Highlighting the systemic barriers preventing women’s businesses accessing the global supply chain equally

Our Programme Officer Annika Hagel highlights an important panel discussion which was part of our Women Entrepreneurs Mean Business Summit: Equality in Supply.

Last November, as part of our Women Entrepreneurs Mean Business Summit, we held a panel session called “Equality in Supply”. The discussion emphasised the role private organisations can play in diversifying the supply chain.

Gender stereotypes exclude women entrepreneurs from all parts of the entrepreneurial ecosystem. This panel zoomed in on present gender imbalances in supply chains and explored the role corporations can and must play in affecting change.

Sarah Kitakule, Private Sector Development Specialist and Cherie Blair Foundation for Women Trustee, moderated the session and was joined by three experts offering their insights: Nina Patil, Founder of Fresh Express India and Cherie Blair Foundation for Women alumna; Heather Kipnis, Senior Operations Officer – Global Lead, Entrepreneurship and Inclusive Business at IFC and Norah Odwesso, Senior Director for Social Impact at The Coca-Cola Company.

The panel started with a startling fact – according to Heather, less than 1% of the global spending on goods and services by large corporations and governments goes to women-owned businesses.

Norah explained what the Coca-Cola Company are doing to change this, and include more women’s businesses in the supply chain, giving some detail about the company’s 5by20 women’s empowerment programme. She emphasised that the most important learning was: “including women in the supply chain is good for business”. She stressed that the present imbalance is caused by flaws in the way the system was designed: “Supply chains were designed by men. They were designed not necessarily for inclusivity but for speed, for efficiency, for cost competitiveness.”

As a woman entrepreneur who has herself experienced the impact of gender stereotypes preventing her access to the supply chain, Nina agreed that initiatives and policy changes by companies are key to including women’s businesses in the supply chain. Her own company champions equal pay and incentivises families to transfer any land they have to be held by the women in the family, slowly growing the number of women landowners. She also suggested that, as women are more likely to have smaller farms compared to male farmers, they are at a disadvantage, because retailers see contracting to smaller businesses as risky.

Heather offered insights gained from an IFC study in Kenya: “Buyers have a limited understanding of the unique challenges that women entrepreneurs face and consequently there is a perception that women entrepreneurs have less capacity.

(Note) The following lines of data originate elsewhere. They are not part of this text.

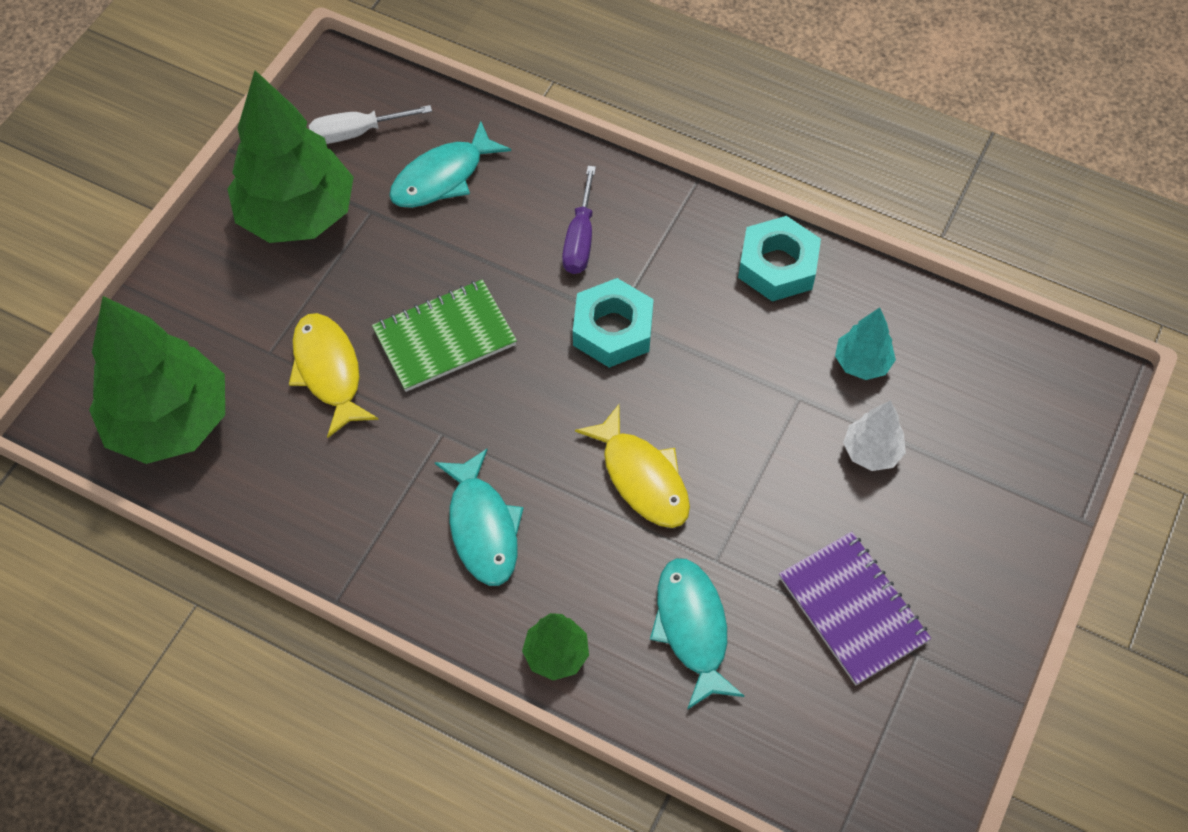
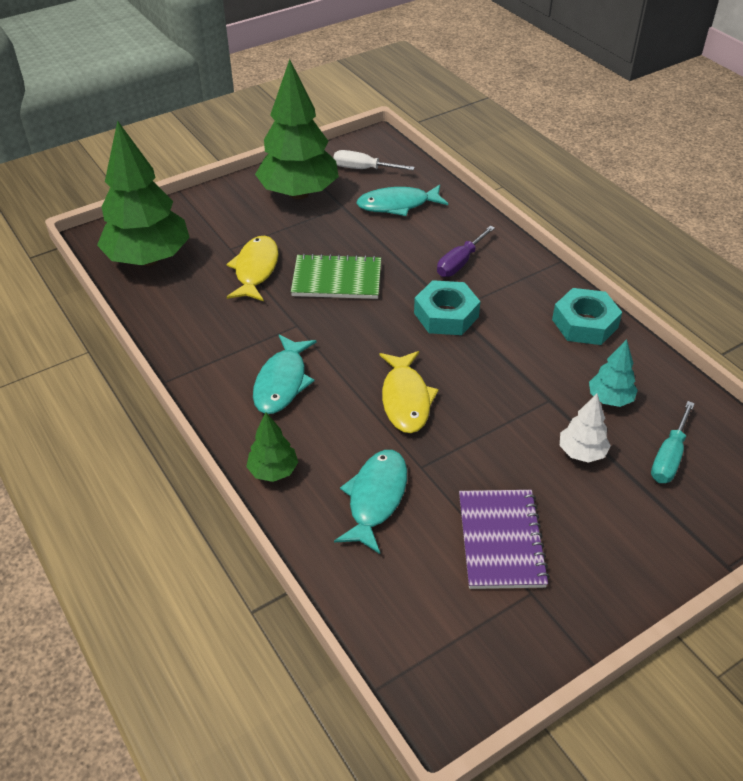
camera: 30 degrees right, 15 degrees down
none -> turquoise screwdriver [651,401,695,483]

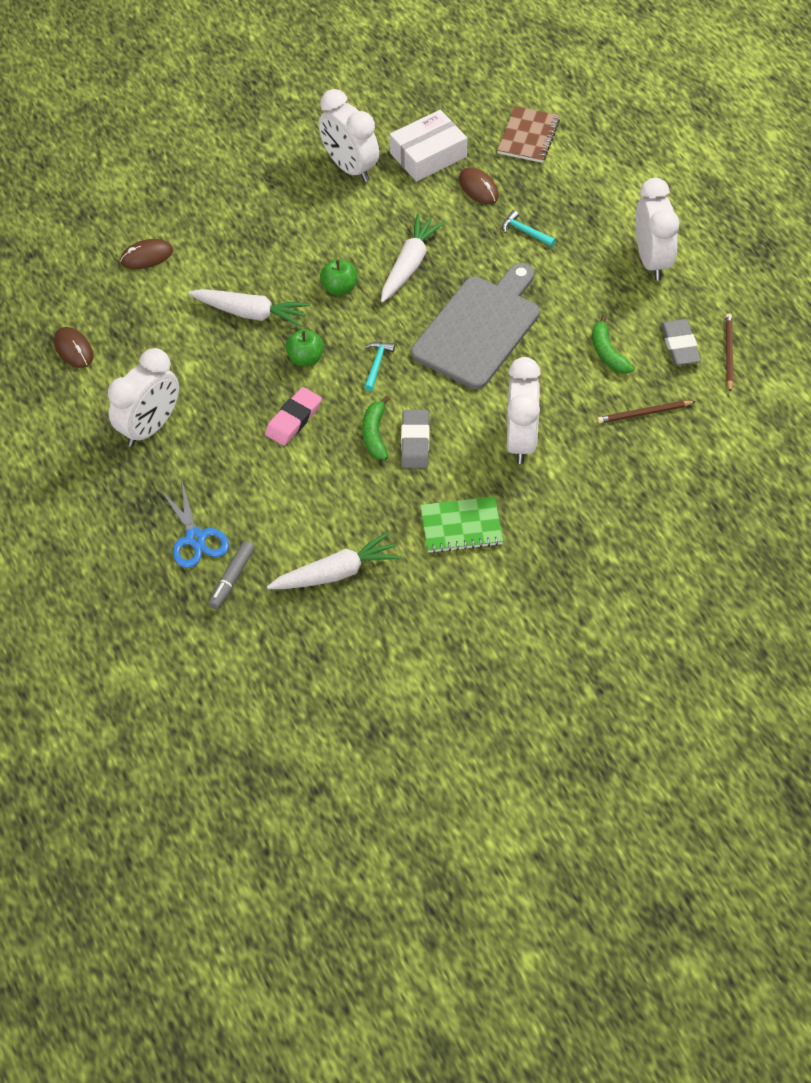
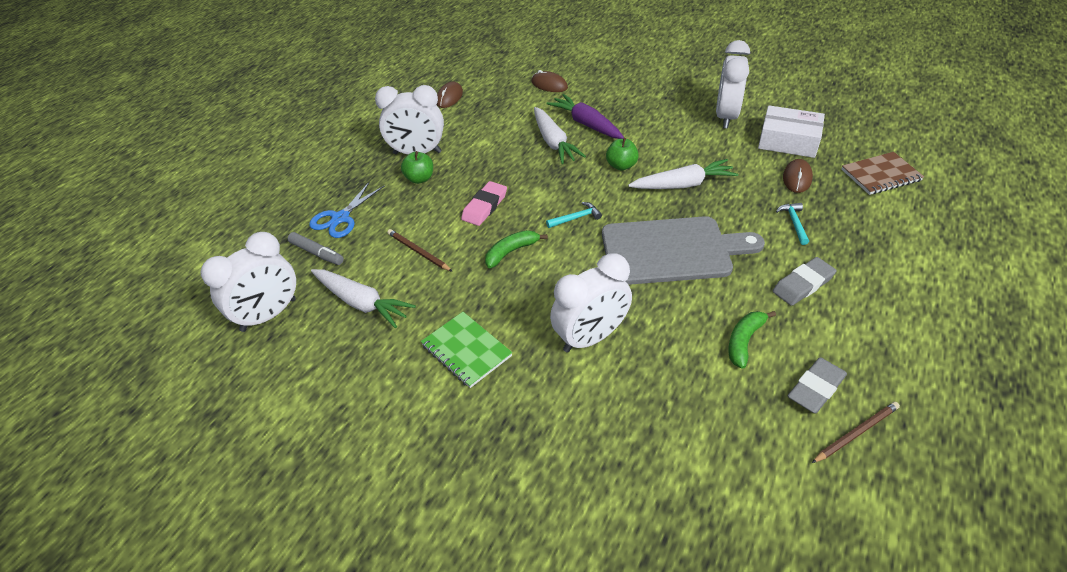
camera: 55 degrees right, 10 degrees down
grey marker [208,541,255,609] -> grey marker turned 135 degrees counterclockwise [288,232,344,265]
pink eraser [265,387,322,446] -> pink eraser turned 60 degrees counterclockwise [461,181,507,226]
green apple [286,329,324,366] -> green apple moved to [401,151,433,184]
grey eraser [401,409,429,468] -> grey eraser moved to [772,257,837,306]
brown pencil [597,401,696,423] -> brown pencil moved to [387,229,453,272]
white clock [635,178,680,280] -> white clock moved to [201,232,296,332]
none -> purple carrot [546,94,624,139]

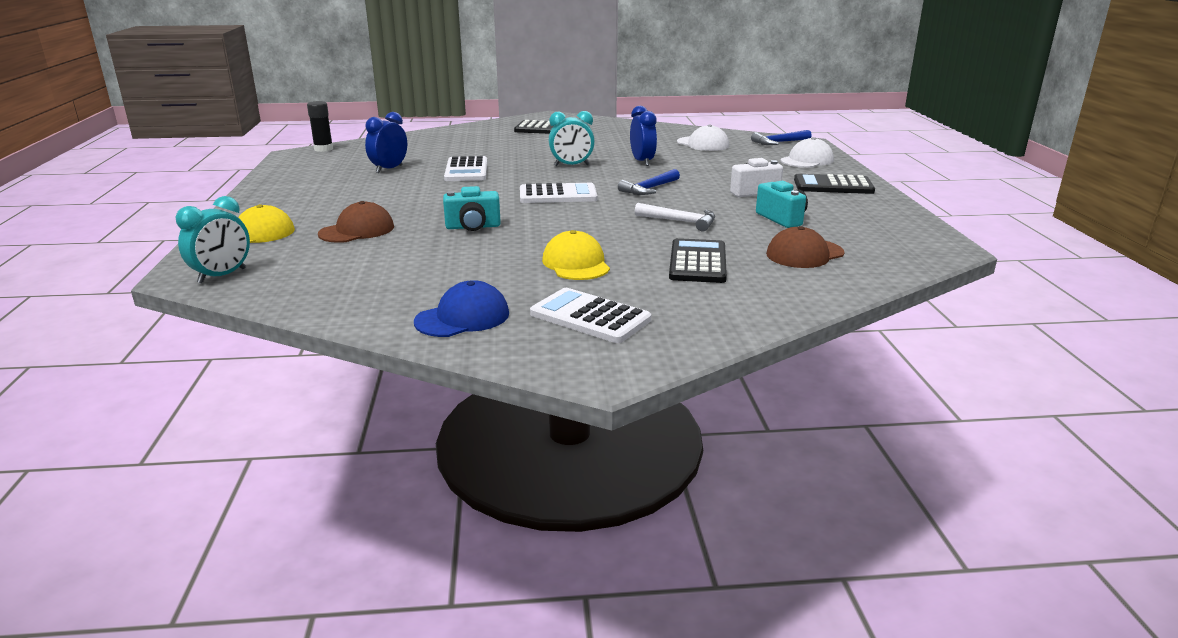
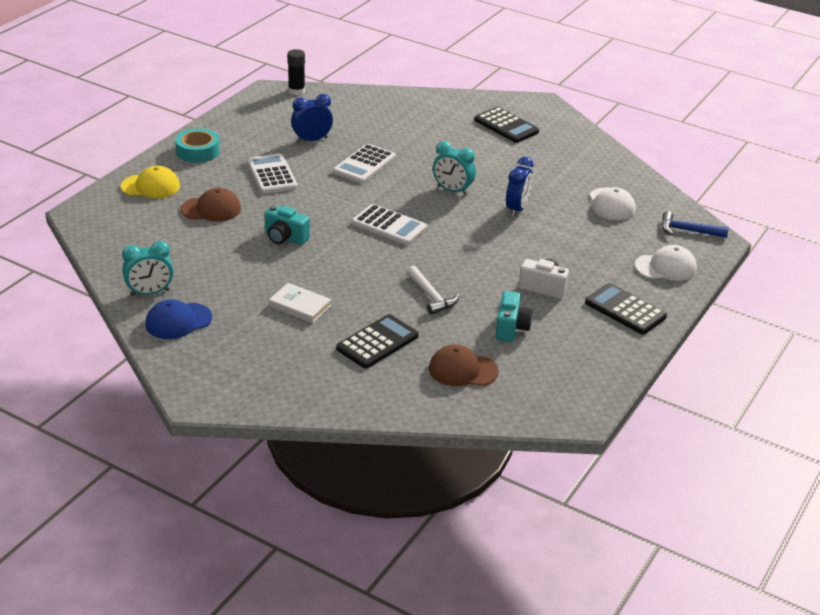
camera: 35 degrees right, 10 degrees up
turquoise clock [175,196,250,283] -> turquoise clock moved to [122,241,173,296]
blue cap [414,280,509,337] -> blue cap turned 150 degrees clockwise [145,299,212,339]
white calculator [530,288,651,343] -> white calculator moved to [247,154,298,194]
yellow cap [542,230,610,280] -> white book [269,283,331,323]
blue hammer [618,169,680,195] -> none
none -> turquoise tape [175,128,220,163]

This perception influences the award decisions and women entrepreneurs are not able to access the procurement contracts.” She emphasised the systemic nature of the problem: “There is this language around needing to fix women entrepreneurs but we need to look at the systems in place and fix those to make sure that they are more inclusive”.

There is this language around needing to fix women entrepreneurs but we need to look at the systems in place and fix those to make sure that they are more inclusive.

Heather Kipnis, Senior Operations Officer – Global Lead, Entrepreneurship and Inclusive Business at IFC

The panel agreed, suggesting that corporations should change their own mechanisms, dedicate staff and resources to diversifying the supply chain, collect sex-disaggregated data and review the way they advertise tenders and design contracts.

Both Nina and Norah emphasized the need for setting measurable goals alongside capacity building efforts, with Norah stating: “Companies should have targets to deliberately increase spend from women-owned enterprises”. Yet, no one company alone can solve this problem. As Heather pointed out, “it is only through partnerships that we can rebuild inclusive supply chains and open up new markets for women entrepreneurs”.

It is only through partnerships that we can rebuild inclusive supply chains and open up new markets for women entrepreneurs.

Heather Kipnis, Senior Operations Officer – Global Lead, Entrepreneurship and Inclusive Business at IFC

The overall message from the panel was that excluding women from supply chains is harmful to everyone involved –women entrepreneurs,  corporations, and the global economy as a whole. I strongly agree with Heather that companies need to change their own policies. As long as supply chain mechanisms exclude women by design, no mentoring or capacity building programme aimed at supporting women entrepreneurs will ever be able to increase diversity. To use Nina’s words, we will need to “stand up and speak, shout from the rooftops if necessary, until we’re heard”, in order to dramatically change the way that supply chains are established, managed and controlled.